With the number of nuclear weapon states steadily rising, and tensions between the Cold War superpowers continuing to intensify, world leaders on both sides of the Iron Curtain recognized that “the proliferation of nuclear weapons would seriously enhance the danger of nuclear war.”
The Treaty on the Non-Proliferation of Nuclear Weapons (NPT) became effective on March 5, 1970, when the United States and the Soviet Union, along 41 other individual states, submitted their depositions of the treaty in Washington, London, and Moscow.
Although the decade long process to produce the treaty began before Nixon’s presidency, the NPT was the first of several important international agreements signed between the US and the USSR under the Nixon Administration. At the time, many believed that non-proliferation through international cooperation was essential to protecting human lives around the world. For President Nixon, who ratified the treaty in November 1969, the NPT formed a crucial component of what he referred to as his “era of negotiation” with communist leaders.

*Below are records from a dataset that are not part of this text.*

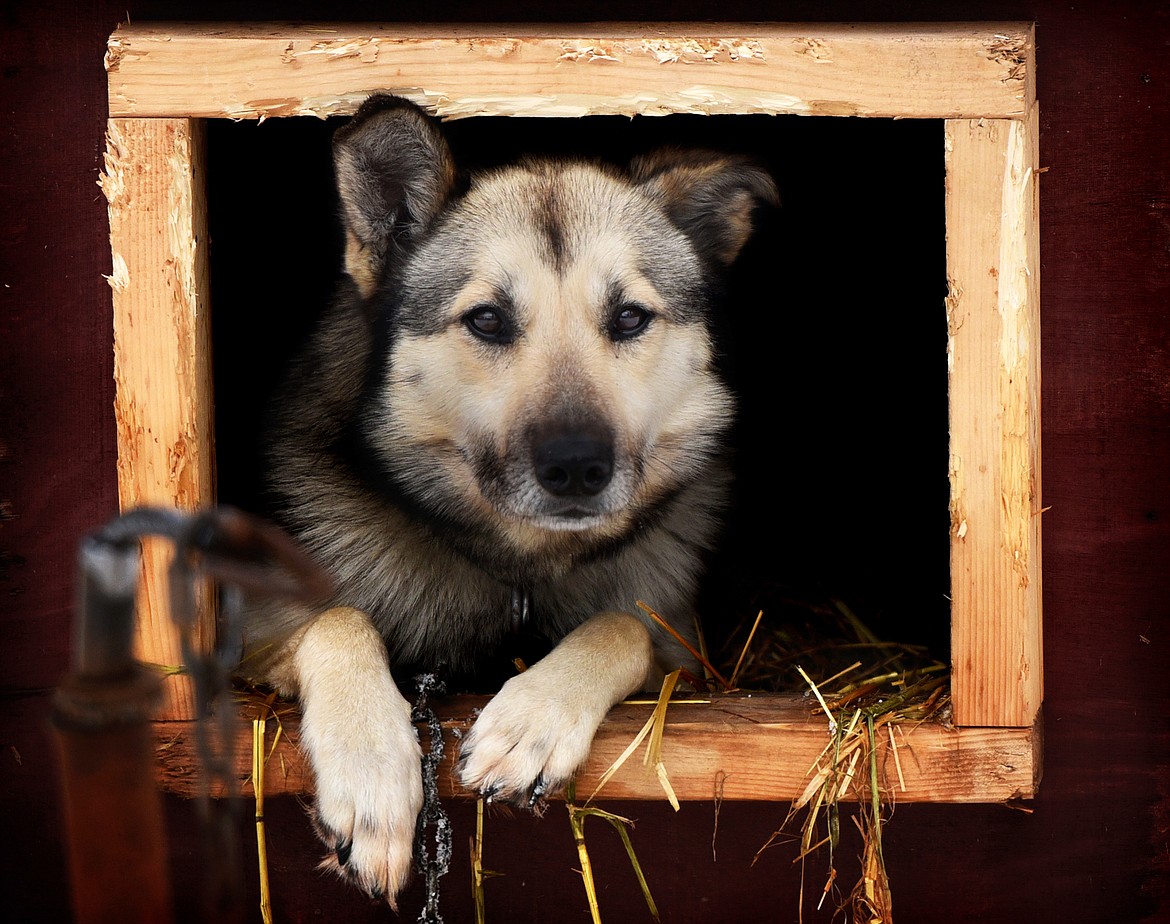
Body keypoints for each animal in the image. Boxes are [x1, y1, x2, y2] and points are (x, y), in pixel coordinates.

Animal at [243, 94, 776, 902]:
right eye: (487, 319)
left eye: (629, 318)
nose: (577, 467)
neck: (519, 572)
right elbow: (337, 618)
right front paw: (372, 777)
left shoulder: (688, 656)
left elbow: (620, 625)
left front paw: (534, 719)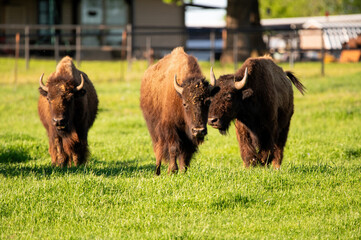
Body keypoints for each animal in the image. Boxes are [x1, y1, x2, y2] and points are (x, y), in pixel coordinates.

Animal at [139, 46, 215, 174]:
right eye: (185, 104)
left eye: (208, 102)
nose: (199, 130)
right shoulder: (170, 127)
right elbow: (173, 148)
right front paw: (172, 170)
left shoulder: (188, 135)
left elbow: (186, 151)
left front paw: (183, 170)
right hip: (154, 130)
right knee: (158, 148)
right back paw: (157, 171)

While peaceful negotiations proved to be a hallmark of President Nixon’s policy towards the USSR, support for his course of action was not universally felt among all Americans. In 1969, Senator Barry Goldwater voiced his opposition to the NPT to the President, speaking for conservatives across the United States who felt a firmer hand was needed when dealing with communism, and its perceived threat to the American way of life. In a memorandum dated March 5, 1969, a year before the enforcement of the NPT, Henry Kissinger, acting as President Nixon’s National Security Advisor, detailed Senator Goldwater’s objections to the treaty in preparation for a meeting between the Senator and the President. However, the Administration was more than prepared to defend the NPT, and the security it brought to the American people.